Gesagt, getan: Unsere erste Hüttentour führt uns durch die Berchtesgadener Alpen, östlich des Königssees.
Für die Strecke von der Talstation der Jennerbahn am Königssee über den Jenner, die Gotzenalm zurück nach Königssee nehmen wir uns vier Tage Zeit. Machbar ist die Tour aber auch mit lediglich zwei Übernachtungen.

Gesamtdistanz: 31 Kilometer

Dauer: 4 Tage & 3 Nächte

Höhenmeter: + 2.852


Unsere Rucksäcke sind prall gefüllt mit Müsliriegeln, Obst, Trinkwasser, zwei Unterhosen, einer Regenjacke, einem Paar Socken und einem (wie wir später feststellen werden) viel zu dünnen Schlafsack-Inlay. Da wir uns für unsere erste Hüttentour nicht extra neue Rucksäcke kaufen wollten, haben wir unsere Alltagsrucksäcke dabei – mit einem Fassungsvermögen von 15 beziehungsweise 26 Litern.
Klasse, wir haben wirklich wenig Kilos zu schleppen. Aber das wird uns in den kalten August-Nächten schnell zum Verhängnis als wir uns nach einem dicken Schlafsack sehnen.


Etappe 1: Von Königssee zum Carl-von-Stahl-Haus

Distanz: 7,8 Kilometer
Dauer: zwei bis drei Stunden
Höhenmeter: + 1.131

Los geht es an der Talstation der Jennerbahn (Standort). Die Wolken hängen tief als wir die Zivilisation verlassen, in die wir erst in vier Tagen zurückkehren werden. Das Entdecker-Herz hüpft freudig während wir den ersten gelben Wegweisern Richtung Jennerbahn-Mittelstation folgen. Die ersten Kilometer geht es sacht bergauf durch dichten Wald. Ganz allein auf weiter Flur. Nur ein paar Vögel begleiten uns. Da ist sie also gestartet unsere erste Hüttentour. Gar nicht so schwer.

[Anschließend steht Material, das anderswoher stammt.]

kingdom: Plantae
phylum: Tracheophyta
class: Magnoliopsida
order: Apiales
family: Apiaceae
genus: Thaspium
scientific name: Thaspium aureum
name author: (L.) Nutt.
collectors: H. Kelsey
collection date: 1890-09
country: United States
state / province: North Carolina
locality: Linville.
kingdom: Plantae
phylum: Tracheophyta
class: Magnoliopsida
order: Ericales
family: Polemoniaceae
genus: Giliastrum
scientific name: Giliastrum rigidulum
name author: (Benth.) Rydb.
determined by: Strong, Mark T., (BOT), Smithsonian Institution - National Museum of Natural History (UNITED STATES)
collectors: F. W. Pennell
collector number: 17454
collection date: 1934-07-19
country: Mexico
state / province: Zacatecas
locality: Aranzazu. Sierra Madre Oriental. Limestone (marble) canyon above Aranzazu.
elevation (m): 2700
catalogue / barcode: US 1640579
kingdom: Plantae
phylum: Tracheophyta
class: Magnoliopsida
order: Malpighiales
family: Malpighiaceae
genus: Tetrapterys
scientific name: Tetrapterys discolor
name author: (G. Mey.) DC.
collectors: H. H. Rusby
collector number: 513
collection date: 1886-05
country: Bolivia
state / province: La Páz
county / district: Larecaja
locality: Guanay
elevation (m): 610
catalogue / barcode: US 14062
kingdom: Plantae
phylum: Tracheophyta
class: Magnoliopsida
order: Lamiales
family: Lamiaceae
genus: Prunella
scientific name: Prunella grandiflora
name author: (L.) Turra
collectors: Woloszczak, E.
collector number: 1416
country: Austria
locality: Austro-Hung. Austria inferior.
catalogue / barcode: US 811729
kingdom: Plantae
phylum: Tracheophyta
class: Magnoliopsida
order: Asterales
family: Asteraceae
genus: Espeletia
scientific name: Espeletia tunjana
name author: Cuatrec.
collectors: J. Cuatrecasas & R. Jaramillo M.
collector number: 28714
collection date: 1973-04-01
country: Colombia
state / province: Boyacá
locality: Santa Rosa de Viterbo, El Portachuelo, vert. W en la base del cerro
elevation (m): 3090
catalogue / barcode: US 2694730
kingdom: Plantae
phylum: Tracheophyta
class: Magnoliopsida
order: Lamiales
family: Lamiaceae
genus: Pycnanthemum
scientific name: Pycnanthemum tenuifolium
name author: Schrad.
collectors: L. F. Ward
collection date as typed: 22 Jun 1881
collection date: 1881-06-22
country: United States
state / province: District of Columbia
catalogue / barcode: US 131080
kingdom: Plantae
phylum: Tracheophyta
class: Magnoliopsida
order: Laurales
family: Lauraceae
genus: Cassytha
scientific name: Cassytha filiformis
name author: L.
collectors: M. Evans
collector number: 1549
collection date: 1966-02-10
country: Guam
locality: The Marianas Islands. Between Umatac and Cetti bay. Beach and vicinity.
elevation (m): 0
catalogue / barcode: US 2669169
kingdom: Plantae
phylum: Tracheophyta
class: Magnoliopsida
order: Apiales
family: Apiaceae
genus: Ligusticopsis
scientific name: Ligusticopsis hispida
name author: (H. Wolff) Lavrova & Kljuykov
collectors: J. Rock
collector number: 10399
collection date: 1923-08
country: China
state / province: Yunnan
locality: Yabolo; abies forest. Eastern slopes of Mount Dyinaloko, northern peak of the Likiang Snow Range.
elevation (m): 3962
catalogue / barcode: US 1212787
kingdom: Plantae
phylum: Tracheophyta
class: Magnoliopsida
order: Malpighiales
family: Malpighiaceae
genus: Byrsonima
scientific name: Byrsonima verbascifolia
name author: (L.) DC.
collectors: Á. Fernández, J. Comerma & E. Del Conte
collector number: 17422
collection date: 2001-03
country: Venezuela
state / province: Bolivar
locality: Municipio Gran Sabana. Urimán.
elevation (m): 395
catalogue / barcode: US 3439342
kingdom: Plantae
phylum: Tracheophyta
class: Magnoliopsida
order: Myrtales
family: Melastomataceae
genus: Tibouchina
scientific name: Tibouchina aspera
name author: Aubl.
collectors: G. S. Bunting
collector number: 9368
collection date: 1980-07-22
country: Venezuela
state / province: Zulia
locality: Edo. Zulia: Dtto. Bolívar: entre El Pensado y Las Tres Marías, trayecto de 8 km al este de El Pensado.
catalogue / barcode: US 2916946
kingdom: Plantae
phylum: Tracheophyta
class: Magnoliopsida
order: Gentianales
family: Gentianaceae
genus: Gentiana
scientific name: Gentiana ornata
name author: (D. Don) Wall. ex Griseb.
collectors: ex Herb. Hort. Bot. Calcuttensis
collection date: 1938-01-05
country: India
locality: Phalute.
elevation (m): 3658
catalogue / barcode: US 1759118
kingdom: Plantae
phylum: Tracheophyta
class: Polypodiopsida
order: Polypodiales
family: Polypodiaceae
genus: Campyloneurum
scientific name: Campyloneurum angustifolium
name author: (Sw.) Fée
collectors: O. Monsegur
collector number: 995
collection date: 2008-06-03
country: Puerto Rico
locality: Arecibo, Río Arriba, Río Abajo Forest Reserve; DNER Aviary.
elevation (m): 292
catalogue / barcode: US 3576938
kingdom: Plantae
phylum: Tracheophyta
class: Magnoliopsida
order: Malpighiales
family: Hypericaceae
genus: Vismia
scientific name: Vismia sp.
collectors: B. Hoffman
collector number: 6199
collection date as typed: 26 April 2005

Auf der ersten Etappe gilt es aber immerhin mehr als 1.000 Höhenmeter zu überwinden. Die Trägheit der Hamburger Büroarbeit lässt den Puls in die Höhe steigen. Der Weg wird steiler. Alsbald verlassen wir den Wald und sehen unterhalb der Seilbahn mit der wir in 20 Minuten schweißfrei nach oben zum Jenner gefahren werden. Stattdessen gehen wir in Serpentinen fleißig bergauf. Die Gondeln ziehen faul über unseren Köpfen vorbei. Wir lassen die Mittelstation rechts liegen und nehmen frohen Mutes die letzten Kilometer hoch zur Bergstation in Angriff. Unter uns breitet sich das weite Tal aus. Die Wolken sind verschwunden. Oh ja. Panoramasicht werden wir in den nächsten Tagen hoffentlich noch häufiger genießen können.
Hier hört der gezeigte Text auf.